Viele dieser Strategien sind im Alltagswissen verankert und für sich alleine stehend nicht unbedingt die Garantie für sofortige Gelassenheit in jeder Situation. Das Entscheidende ist, sie im Hinterkopf zu behalten, sie vorher gut genug eingeübt zu haben, sie zum richtigen Zeitpunkt einzusetzen und eventuell auch in geschickter Form „hintereinander zu schalten“. So kann es zum Beispiel sein, dass der Einsatz eines Entspannungsverfahrens bei Ihnen nicht funktioniert, wenn Sie richtig unter Druck stehen. Haben Sie die stärkste Anspannung jedoch erst einmal durch eine Runde um den Block abgebaut, kann es sehr wohl etwas bringen. Und danach sind Sie vielleicht ruhig genug, um ein klärendes Gespräch zu suchen oder sich aufzuschreiben, was jetzt sinnvolle nächste Schritte wären.

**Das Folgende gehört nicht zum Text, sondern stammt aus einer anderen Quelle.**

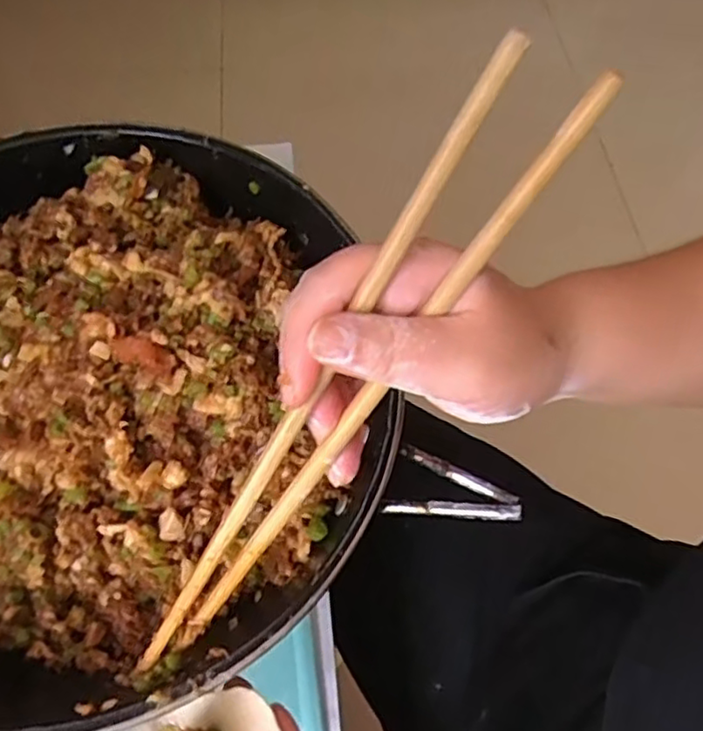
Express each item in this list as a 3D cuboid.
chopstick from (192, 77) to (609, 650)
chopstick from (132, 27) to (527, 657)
[{"bbox_3d":[0.004,0.013,0.226,0.008,0.006,0.247,43,111,18],"label":"chopstick"},{"bbox_3d":[-0.019,0.016,0.223,0.009,0.262,0.006,37,21,16],"label":"chopstick"}]

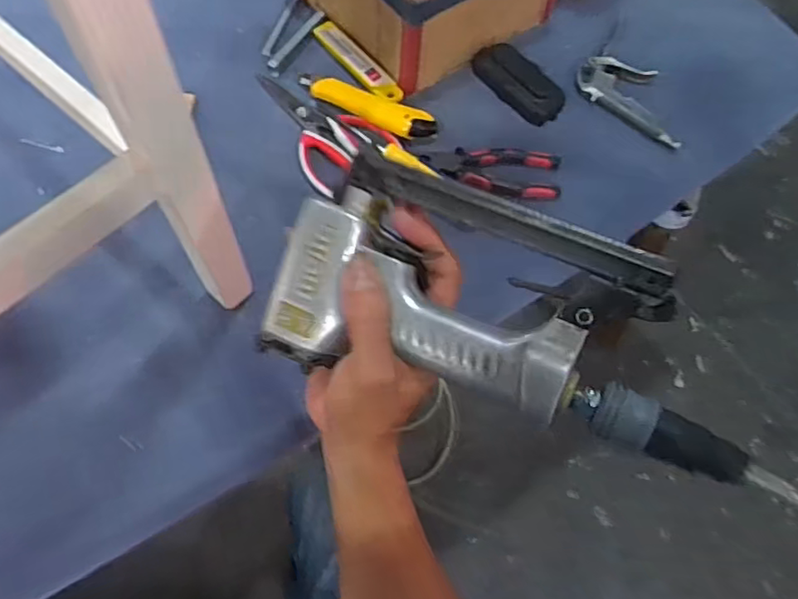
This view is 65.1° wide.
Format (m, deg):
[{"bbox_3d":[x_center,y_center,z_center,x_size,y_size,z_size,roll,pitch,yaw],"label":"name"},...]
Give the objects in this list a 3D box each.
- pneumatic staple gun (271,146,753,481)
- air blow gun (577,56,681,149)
[{"bbox_3d":[0.056,0.007,0.336,0.242,0.050,0.116,18,94,14],"label":"pneumatic staple gun"},{"bbox_3d":[0.265,-0.222,0.704,0.083,0.029,0.141,-39,72,-20],"label":"air blow gun"}]

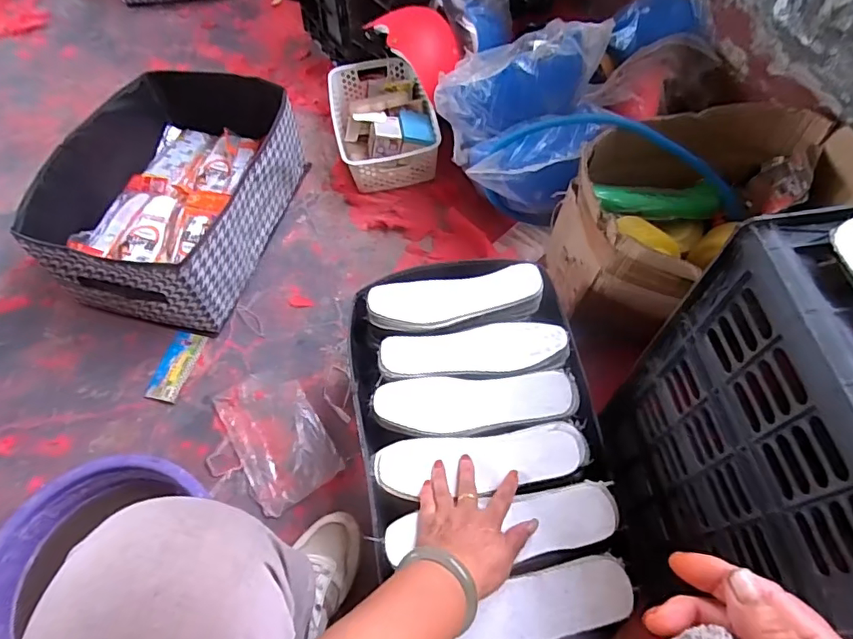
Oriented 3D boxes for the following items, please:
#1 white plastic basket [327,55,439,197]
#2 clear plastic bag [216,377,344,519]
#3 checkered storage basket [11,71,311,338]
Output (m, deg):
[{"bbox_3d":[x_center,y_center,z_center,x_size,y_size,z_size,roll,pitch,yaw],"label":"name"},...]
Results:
[{"bbox_3d":[-0.089,-0.416,1.080,0.195,0.088,0.304,-11,61,-5],"label":"white plastic basket"},{"bbox_3d":[-0.225,0.174,0.790,0.128,0.017,0.200,-30,64,-15],"label":"clear plastic bag"},{"bbox_3d":[-0.430,-0.227,0.928,0.322,0.184,0.447,11,61,8],"label":"checkered storage basket"}]

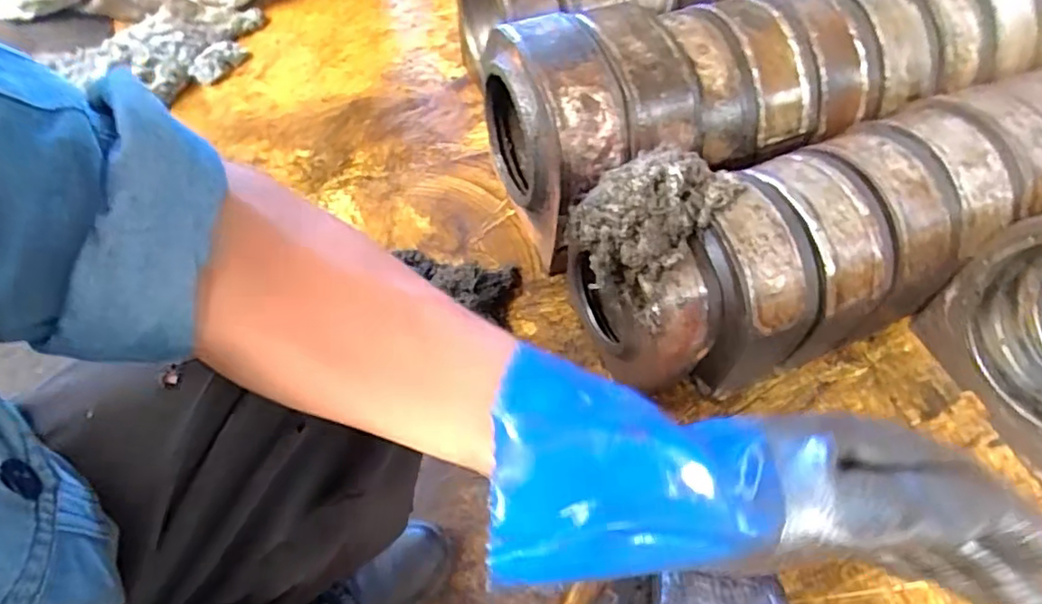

Grundsätzlich finde ich es wichtig, nicht bei der kurzfristigen Reduktion von Anspannung und unangenehmen Gefühlen stehen zu bleiben. Um langfristig mit mehr Gelassenheit durch das eigene Leben zu gehen, spielen das Hinterfragen eigener Leitsätze und Überzeugungen sowie das Thema Kommunikation eine wichtige Rolle.

Geraten Sie zum Beispiel immer in Stress, weil Sie zu hohe Erwartungen an sich oder an andere haben, werden Sie langfristig erst dann mehr Gelassenheit entwickeln, wenn Sie diese Erwartungen hinterfragen und hilfreichere entwickeln. Sind Sie überzeugt davon, dass Ihr Selbstwert als Person vor allem von Ihrer beruflichen Leistung abhängt, wird Ihre Sensibilität gegenüber Kritik erst dann schwächer werden, wenn Sie Ihren Selbstwert auf eine breitere Basis stellen bzw. dieser allgemein für Sie an Wichtigkeit verliert. Wenn Sie das Verhalten eines Freundes immer wieder ärgert, kann es sehr helfen, ihm zu sagen, was dieses Verhalten bei Ihnen auslöst und was Sie sich von ihm in dieser Hinsicht wünschen. Erweitern Sie dabei auch Ihr eigenes kommunikatives Repertoire, zum Beispiel indem Sie sich trauen, mehr über die eigenen Gefühle zu sprechen.